(Source records)
____

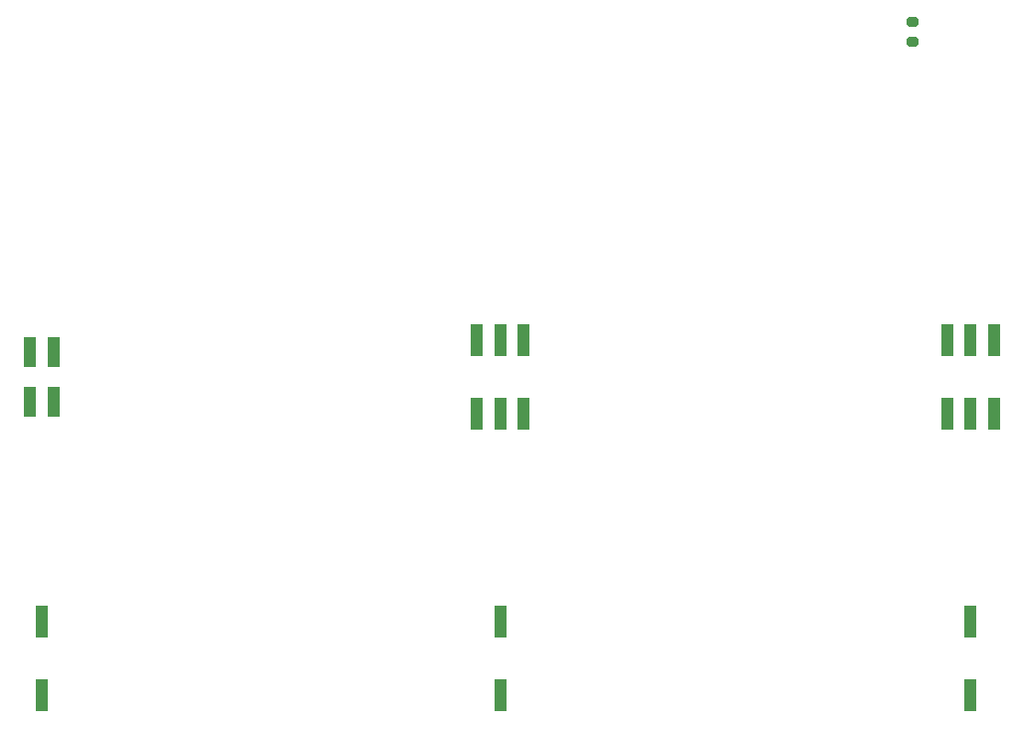
<source format=gbr>
%TF.GenerationSoftware,KiCad,Pcbnew,8.0.5*%
%TF.CreationDate,2024-12-04T18:09:43+09:00*%
%TF.ProjectId,GESC_Logic,47455343-5f4c-46f6-9769-632e6b696361,rev?*%
%TF.SameCoordinates,Original*%
%TF.FileFunction,Paste,Bot*%
%TF.FilePolarity,Positive*%
%FSLAX46Y46*%
G04 Gerber Fmt 4.6, Leading zero omitted, Abs format (unit mm)*
G04 Created by KiCad (PCBNEW 8.0.5) date 2024-12-04 18:09:43*
%MOMM*%
%LPD*%
G01*
G04 APERTURE LIST*
G04 Aperture macros list*
%AMRoundRect*
0 Rectangle with rounded corners*
0 $1 Rounding radius*
0 $2 $3 $4 $5 $6 $7 $8 $9 X,Y pos of 4 corners*
0 Add a 4 corners polygon primitive as box body*
4,1,4,$2,$3,$4,$5,$6,$7,$8,$9,$2,$3,0*
0 Add four circle primitives for the rounded corners*
1,1,$1+$1,$2,$3*
1,1,$1+$1,$4,$5*
1,1,$1+$1,$6,$7*
1,1,$1+$1,$8,$9*
0 Add four rect primitives between the rounded corners*
20,1,$1+$1,$2,$3,$4,$5,0*
20,1,$1+$1,$4,$5,$6,$7,0*
20,1,$1+$1,$6,$7,$8,$9,0*
20,1,$1+$1,$8,$9,$2,$3,0*%
G04 Aperture macros list end*
%ADD10R,1.000000X2.750000*%
%ADD11R,1.000000X2.580000*%
%ADD12RoundRect,0.200000X0.275000X-0.200000X0.275000X0.200000X-0.275000X0.200000X-0.275000X-0.200000X0*%
G04 APERTURE END LIST*
D10*
%TO.C,J17*%
X156500000Y-143375000D03*
X156500000Y-149625000D03*
%TD*%
%TO.C,J4*%
X154500000Y-125625000D03*
X154500000Y-119375000D03*
X156500000Y-125625000D03*
X156500000Y-119375000D03*
X158500000Y-125625000D03*
X158500000Y-119375000D03*
%TD*%
%TO.C,J16*%
X117500000Y-143375000D03*
X117500000Y-149625000D03*
%TD*%
%TO.C,J18*%
X196500000Y-143375000D03*
X196500000Y-149625000D03*
%TD*%
%TO.C,J5*%
X194500000Y-125625000D03*
X194500000Y-119375000D03*
X196500000Y-125625000D03*
X196500000Y-119375000D03*
X198500000Y-125625000D03*
X198500000Y-119375000D03*
%TD*%
D11*
%TO.C,J3*%
X118500000Y-124585000D03*
X118500000Y-120415000D03*
X116500000Y-124585000D03*
X116500000Y-120415000D03*
%TD*%
D12*
%TO.C,R12*%
X191600000Y-93950000D03*
X191600000Y-92300000D03*
%TD*%
M02*

</source>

____

_Task details_. Pick out every line above that contains the word "KiCad" and copy it.

_Exercise response_.
%TF.GenerationSoftware,KiCad,Pcbnew,8.0.5*%
G04 Created by KiCad (PCBNEW 8.0.5) date 2024-12-04 18:09:43*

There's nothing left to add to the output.